Ingredients

  • 6 tablespoons fresh lemon juice
  • 4 tablespoons, plus 1 teaspoon, olive oil
  • 1 teaspoon chopped rosemary
  • 2 cloves garlic, peeled and minced
  • Freshly ground pepper to taste
  • 4 6-ounce tuna steaks
  • 4 red bell peppers, cored, halved, seeded and deribbed
  • Salt to taste
  • Nutritional Information
    • Nutritional analysis per serving (4 servings)

      359 calories; 15 grams fat; 2 grams saturated fat; 0 grams trans fat; 10 grams monounsaturated fat; 1 gram polyunsaturated fat; 9 grams carbohydrates; 2 grams dietary fiber; 5 grams sugars; 42 grams protein; 66 milligrams cholesterol; 82 milligrams sodium

    • Note: Nutrient information is not available for all ingredients.
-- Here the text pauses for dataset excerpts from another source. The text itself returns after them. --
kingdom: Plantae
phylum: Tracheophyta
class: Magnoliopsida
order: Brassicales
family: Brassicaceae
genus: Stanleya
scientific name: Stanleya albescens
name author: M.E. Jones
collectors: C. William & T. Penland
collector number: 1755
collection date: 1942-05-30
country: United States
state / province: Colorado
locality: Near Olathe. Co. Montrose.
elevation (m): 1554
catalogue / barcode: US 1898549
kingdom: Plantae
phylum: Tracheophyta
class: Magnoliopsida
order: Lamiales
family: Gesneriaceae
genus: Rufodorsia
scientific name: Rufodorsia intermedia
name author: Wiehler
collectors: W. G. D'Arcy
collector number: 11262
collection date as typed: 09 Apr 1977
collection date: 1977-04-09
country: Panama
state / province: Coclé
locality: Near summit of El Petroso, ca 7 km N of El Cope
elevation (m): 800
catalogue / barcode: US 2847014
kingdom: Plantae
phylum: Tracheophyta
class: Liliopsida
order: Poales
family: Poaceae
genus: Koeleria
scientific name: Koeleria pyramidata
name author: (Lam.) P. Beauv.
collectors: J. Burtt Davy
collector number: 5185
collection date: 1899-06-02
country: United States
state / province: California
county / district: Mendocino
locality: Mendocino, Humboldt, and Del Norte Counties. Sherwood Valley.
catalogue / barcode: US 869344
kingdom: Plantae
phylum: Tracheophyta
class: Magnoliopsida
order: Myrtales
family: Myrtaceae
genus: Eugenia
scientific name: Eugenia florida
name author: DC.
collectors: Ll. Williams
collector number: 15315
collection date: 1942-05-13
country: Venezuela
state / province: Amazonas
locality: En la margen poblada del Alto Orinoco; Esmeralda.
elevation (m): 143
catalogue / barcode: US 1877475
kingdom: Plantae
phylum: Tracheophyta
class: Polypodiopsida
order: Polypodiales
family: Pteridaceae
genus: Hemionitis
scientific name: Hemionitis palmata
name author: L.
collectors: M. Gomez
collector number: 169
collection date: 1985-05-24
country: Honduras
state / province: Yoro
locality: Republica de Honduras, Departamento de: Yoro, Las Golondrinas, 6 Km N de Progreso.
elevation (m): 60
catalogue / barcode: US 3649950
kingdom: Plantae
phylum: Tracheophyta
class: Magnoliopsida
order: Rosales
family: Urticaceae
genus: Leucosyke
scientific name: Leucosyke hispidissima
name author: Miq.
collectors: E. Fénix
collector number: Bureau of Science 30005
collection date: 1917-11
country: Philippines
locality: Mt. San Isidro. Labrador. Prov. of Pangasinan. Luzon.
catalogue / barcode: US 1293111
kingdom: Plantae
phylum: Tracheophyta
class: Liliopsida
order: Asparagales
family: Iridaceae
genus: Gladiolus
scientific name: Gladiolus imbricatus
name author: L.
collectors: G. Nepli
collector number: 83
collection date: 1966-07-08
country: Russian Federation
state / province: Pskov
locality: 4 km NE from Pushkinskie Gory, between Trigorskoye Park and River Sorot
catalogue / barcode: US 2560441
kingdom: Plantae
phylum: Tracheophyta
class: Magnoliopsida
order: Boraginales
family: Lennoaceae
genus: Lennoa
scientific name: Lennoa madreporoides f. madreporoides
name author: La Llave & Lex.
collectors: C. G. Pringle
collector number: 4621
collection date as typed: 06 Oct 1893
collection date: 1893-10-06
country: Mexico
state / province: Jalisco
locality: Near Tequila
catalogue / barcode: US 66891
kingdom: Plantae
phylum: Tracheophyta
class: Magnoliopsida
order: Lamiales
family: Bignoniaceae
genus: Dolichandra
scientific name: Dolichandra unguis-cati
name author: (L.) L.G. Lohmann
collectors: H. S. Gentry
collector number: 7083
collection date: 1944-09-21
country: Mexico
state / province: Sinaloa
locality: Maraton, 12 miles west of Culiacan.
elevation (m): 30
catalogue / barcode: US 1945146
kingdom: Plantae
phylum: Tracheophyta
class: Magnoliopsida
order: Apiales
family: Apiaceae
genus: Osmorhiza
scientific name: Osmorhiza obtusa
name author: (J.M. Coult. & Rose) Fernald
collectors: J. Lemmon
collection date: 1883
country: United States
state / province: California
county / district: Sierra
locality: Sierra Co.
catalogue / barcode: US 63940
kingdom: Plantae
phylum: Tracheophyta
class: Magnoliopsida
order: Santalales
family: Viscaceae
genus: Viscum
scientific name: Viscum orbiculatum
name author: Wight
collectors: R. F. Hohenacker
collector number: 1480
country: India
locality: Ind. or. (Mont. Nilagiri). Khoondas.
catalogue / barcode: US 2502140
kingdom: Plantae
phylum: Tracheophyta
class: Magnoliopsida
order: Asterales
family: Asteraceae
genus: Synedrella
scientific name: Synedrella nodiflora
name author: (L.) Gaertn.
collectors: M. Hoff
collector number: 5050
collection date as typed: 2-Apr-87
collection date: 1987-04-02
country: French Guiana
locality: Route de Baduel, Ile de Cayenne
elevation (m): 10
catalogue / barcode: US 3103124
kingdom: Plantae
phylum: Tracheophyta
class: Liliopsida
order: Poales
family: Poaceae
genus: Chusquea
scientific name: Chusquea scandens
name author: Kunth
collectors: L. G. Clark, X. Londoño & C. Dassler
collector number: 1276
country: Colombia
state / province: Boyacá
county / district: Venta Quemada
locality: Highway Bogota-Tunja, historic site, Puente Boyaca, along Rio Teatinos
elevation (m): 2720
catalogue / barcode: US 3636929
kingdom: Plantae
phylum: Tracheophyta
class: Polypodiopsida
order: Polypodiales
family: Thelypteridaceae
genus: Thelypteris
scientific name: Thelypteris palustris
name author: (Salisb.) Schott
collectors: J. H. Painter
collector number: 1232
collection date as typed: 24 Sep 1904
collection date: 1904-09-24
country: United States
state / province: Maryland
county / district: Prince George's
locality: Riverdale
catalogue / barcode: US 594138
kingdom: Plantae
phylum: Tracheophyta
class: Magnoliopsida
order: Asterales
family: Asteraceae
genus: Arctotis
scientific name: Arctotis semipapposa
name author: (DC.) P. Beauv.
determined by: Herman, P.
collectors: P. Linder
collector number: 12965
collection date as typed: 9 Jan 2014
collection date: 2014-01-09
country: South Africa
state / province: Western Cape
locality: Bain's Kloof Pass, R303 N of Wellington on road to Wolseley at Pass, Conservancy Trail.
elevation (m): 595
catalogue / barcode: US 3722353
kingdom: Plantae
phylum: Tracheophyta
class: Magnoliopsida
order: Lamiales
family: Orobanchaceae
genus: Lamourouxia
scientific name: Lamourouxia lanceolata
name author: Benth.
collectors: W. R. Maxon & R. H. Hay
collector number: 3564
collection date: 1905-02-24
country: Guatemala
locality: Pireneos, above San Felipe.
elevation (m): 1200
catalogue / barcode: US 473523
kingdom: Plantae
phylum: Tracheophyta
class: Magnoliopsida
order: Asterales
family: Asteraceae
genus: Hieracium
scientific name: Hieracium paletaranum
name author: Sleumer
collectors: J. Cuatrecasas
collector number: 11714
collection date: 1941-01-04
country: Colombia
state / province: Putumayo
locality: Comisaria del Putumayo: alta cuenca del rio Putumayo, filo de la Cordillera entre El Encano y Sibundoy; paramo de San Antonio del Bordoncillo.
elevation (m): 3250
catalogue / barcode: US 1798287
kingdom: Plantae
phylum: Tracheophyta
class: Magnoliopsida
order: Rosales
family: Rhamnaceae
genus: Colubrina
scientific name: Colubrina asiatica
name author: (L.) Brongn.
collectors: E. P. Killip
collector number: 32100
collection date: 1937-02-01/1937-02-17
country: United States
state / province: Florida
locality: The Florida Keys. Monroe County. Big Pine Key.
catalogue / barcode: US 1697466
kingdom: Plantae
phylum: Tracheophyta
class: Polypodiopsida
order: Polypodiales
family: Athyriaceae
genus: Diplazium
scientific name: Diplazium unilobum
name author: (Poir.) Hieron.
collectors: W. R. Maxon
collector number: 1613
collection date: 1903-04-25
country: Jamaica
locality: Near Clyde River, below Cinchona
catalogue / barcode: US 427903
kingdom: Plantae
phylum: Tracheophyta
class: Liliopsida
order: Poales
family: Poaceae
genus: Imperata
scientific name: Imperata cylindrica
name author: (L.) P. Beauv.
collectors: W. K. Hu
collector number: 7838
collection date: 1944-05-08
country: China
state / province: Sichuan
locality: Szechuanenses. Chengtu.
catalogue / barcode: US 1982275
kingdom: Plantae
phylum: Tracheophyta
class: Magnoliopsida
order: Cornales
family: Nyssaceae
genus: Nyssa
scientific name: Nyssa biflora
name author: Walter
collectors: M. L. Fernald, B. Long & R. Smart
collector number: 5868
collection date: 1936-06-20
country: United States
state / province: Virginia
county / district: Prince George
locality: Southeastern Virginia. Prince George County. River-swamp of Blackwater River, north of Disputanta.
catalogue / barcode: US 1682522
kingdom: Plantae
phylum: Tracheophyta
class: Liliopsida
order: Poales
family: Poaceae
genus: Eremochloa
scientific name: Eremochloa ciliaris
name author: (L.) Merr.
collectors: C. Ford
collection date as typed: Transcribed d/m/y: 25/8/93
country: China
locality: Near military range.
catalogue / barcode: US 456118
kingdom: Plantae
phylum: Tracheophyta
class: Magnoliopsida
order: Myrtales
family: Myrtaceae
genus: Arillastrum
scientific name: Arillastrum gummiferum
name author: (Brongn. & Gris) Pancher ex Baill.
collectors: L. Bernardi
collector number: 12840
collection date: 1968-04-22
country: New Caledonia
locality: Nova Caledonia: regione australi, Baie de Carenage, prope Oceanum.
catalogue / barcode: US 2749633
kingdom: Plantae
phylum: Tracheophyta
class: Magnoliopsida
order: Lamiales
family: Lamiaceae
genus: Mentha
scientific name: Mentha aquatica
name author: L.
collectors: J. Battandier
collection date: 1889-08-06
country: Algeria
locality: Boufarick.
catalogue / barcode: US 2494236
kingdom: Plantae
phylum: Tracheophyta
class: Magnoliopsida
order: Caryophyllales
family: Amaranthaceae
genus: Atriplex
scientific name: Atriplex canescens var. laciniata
Amount is based on available data.

Four servings

Preparation

  1. Combine the lemon juice, 4 tablespoons olive oil, rosemary, garlic and ground pepper in a shallow dish. Add the tuna and turn to coat well on all sides. Let marinate for 1 hour, turning tuna from time to time.
  2. Preheat a grill or broiler. Brush the remaining teaspoon of olive oil over both sides of the pepper halves. Grill or broil the tuna and peppers until the tuna is charred on the outside but still pink in the center, about 4 minutes per side, and until the peppers are crisp-tender, about 3 minutes per side. Divide among 4 plates, season the tuna with salt and pepper to taste and serve immediately.